Published on: 01 April 2011
Natracare Sister and British adventurer Sarah Outen set off today (1st April 2011) from London Bridge in her kayak to loop the globe under her own steam. Using a kayak, bicycle and rowing boat, Sarah’s ‘loop’ will see her cross three continents and row solo across the North Pacific and North Atlantic Ocean’s.
In 2009, at the age of 24, Sarah, from Rutland, became the first woman and youngest person to row solo across the Indian Ocean. She has been described by Sir Ranulph Fiennes, as ‘an adventurer and expeditioner second to none’.
Sarah’s dangerous journey is unique. Nobody has ever rowed this combination of oceans in a single journey around the globe, solo or otherwise. Only 2 men have ever rowed the North Pacific SOLO. Sarah will be the first woman to row solo across the North Pacific.
She set off at noon from Tower Bridge in her kayak Nelson, and paddled down the Thames with a Royal Navy escort befitting a true adventurer. Later she crosses the Channel, then cycles on her bike Hercules 7,800 miles in 22 weeks through France, Belgium, Germany, Czech Republic, Poland, Ukraine, Russia, Kazakhstan, China and then back into Russia.
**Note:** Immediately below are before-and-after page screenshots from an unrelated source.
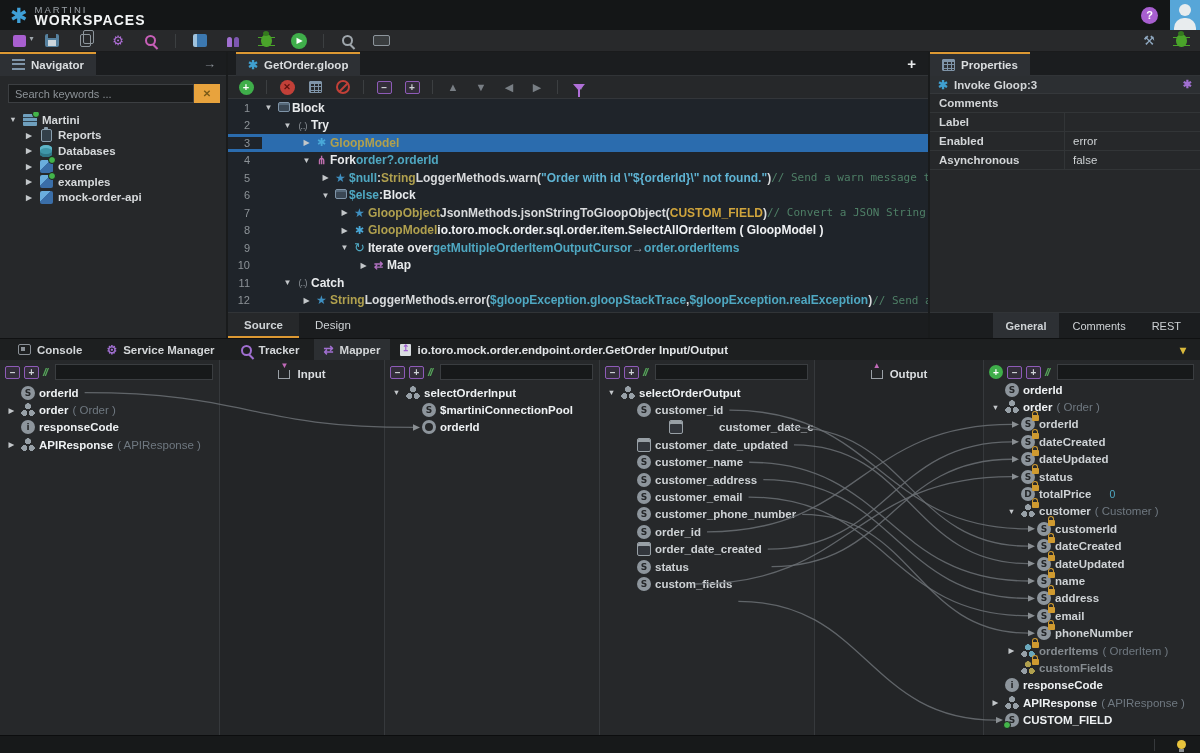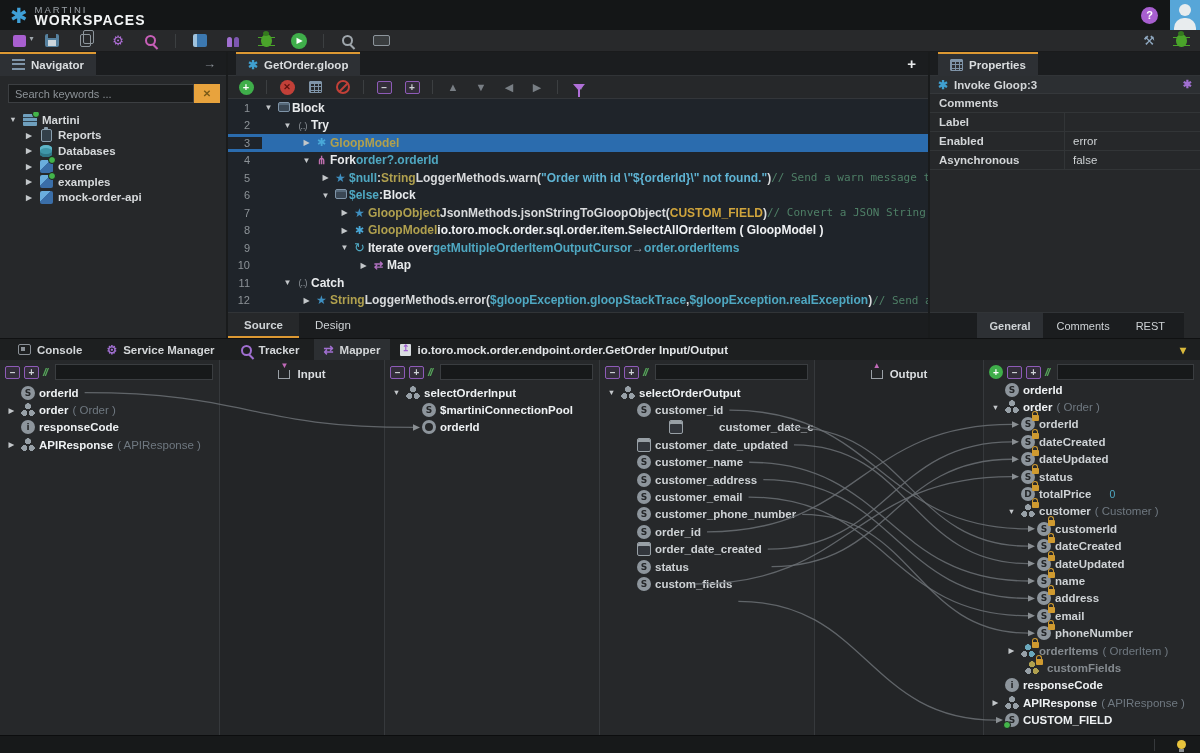--- a/index.html
+++ b/index.html
@@ -134,21 +134,21 @@
   .btab.inactive{background:transparent;border-bottom:2px solid transparent;font-weight:400}
 
   
   #props-title{position:absolute;left:0;top:24px;right:0;height:18px;background:#2c2f32;border-bottom:1px solid #35383b;
     display:flex;align-items:center;gap:6px;padding:0 8px;font-weight:700;font-size:11.5px}
   #props-title .svc-open{margin-left:auto;color:#a06fd0;font-size:11px}
   .prow{position:absolute;left:0;right:0;height:19px;border-bottom:1px solid #323537;display:flex;align-items:center}
   .prow .pl{width:134px;padding-left:9px;font-weight:700;font-size:11.5px;color:#d3d6d8}
   .prow .pv{flex:1;border-left:1px solid #323537;height:100%;display:flex;align-items:center;padding-left:8px;font-size:11.5px;color:#cfd3d5}
   .prow .pv.noline{border-left:none}
-  #props-bottom{position:absolute;right:16px;bottom:0;left:0;height:26px;background:#1b1d1f;border-top:1px solid #313437;
+  #props-bottom{position:absolute;right:0;bottom:0;left:0;height:26px;background:#1b1d1f;border-top:1px solid #313437;
     display:flex;justify-content:flex-end;align-items:flex-start;padding-right:6px}
   .btab2{height:25px;padding:0 13px;display:inline-flex;align-items:center;font-size:11px;color:#cfd3d6}
   .btab2.active{background:#2d3034;font-weight:700}
 
   
   #bottombar{position:absolute;left:0;top:338px;width:1200px;height:22px;background:#1d1f20;border-top:1px solid #101112;
     display:flex;align-items:center;padding:0 8px;gap:4px}
   .bbtab{display:inline-flex;align-items:center;gap:6px;height:22px;padding:0 10px;font-size:11.5px;font-weight:700;color:#d3d6d8}
   .bbtab.active{background:#2c2f32}
   .bbicon{font-size:12px;color:#a06fd0}
@@ -473,21 +473,21 @@
       </div>
     </div>
   <div id="ed-bottom">
     <span class="btab">Source</span>
     <span class="btab inactive">Design</span>
   </div>
 </div>
 
 <div id="props-panel">
   <div class="phead" style="display:flex;align-items:center">
-    <span class="ptab" style="margin-left:8px">
+    <span class="ptab" style="">
       <span class="gridi"></span>
       <span>Properties</span>
     </span>
   </div>
   <div id="props-title">
     <span class="splat">✱</span>
     <span>Invoke Gloop:3</span>
     <span class="svc-open">✱</span>
   </div>
   <div id="props-rows">
@@ -765,21 +765,21 @@
           <span class="exp"></span>
           <span class="nico ic-string lock">S</span>
           <span class="lbl">phoneNumber</span>
         </div>
         <div class="trow dim" style="padding-left: 20px;">
           <span class="exp">▶</span>
           <span class="nico ic-model-multi lock"></span>
           <span class="lbl">orderItems</span>
           <span class="tlb">( OrderItem )</span>
         </div>
-        <div class="trow dim" style="padding-left: 20px; gap: 8px;">
+        <div class="trow dim" style="padding-left: 20px;">
           <span class="exp"></span>
           <span class="nico ic-model-olive lock"></span>
           <span class="lbl">customFields</span>
         </div>
         <div class="trow bold" style="padding-left: 4px;">
           <span class="exp"></span>
           <span class="nico ic-int">i</span>
           <span class="lbl">responseCode</span>
         </div>
         <div class="trow bold" style="padding-left: 4px;">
Sarah will make the crossing to Japan via the remote island of Sakhalin, using Nelson and Hercules to paddle and cycle her way 1,000 miles to Japan. She will then row solo across 5,000 miles of the North Pacific in her tiny boat Gulliver, take up Hercules saddle again and cycle 3,000 miles from Vancouver to New York, then row solo home across 2,500 miles across the North Atlantic. Total estimated mileage travelled: 20,000.
Sarah will be carrying high tech equipment which will enable her to blog weekly from anywhere in the world and talk to schools around the globe.
Sir Ranulph Fiennes says of Sarah’s London2London expedition:
"Sarah Outen has already demonstrated her skill and determination in her record breaking row across the Indian Ocean. London to London via The World is a significantly greater challenge. She will face dangers on a daily basis which only the hardiest could tolerate. But I’m sure she will succeed and confirm that she is an adventurer and expeditioner second to none. We, in the Transglobe Expedition Trust are delighted to be among her supporters and wish her every success not only in the physical challenges but also in her admirable work with schools. Definitely mad. Definitely marvellous."
Her record breaking endeavour is expected to last 2 and a half years and, true to the idea of a continuous journey; she won’t be coming home in between legs.
Sarah says: ‘We’ve such a rich heritage of pioneers, mariners and ground breaking expeditions from the UK – so I’m proud to be flying the flag. It’s cool to be spreading the word that women do crazy expeditions too – there are a lot of beards in this field!’
Sarah says: “It’s stomach churning stuff and I would be lying if I said I wasn’t scared: I am full of adrenaline right now – 90% excitement, 10% nerves. The roads are the scary bits – there’s a real possibility of being knocked from the bike at any time, or squashed by a truck, so I need to stay focused. The oceans are something else entirely. I’m still scared of jumping in the ocean. On my Indian Ocean row there were times when I felt physically awful, I was hallucinating and more tired than I’ve ever been in my life. Capsizing within sight of Mauritius, with the boat rolling and rolling and me wondering if I’d die was a low point last time, but I can’t wait to get out on the sea again."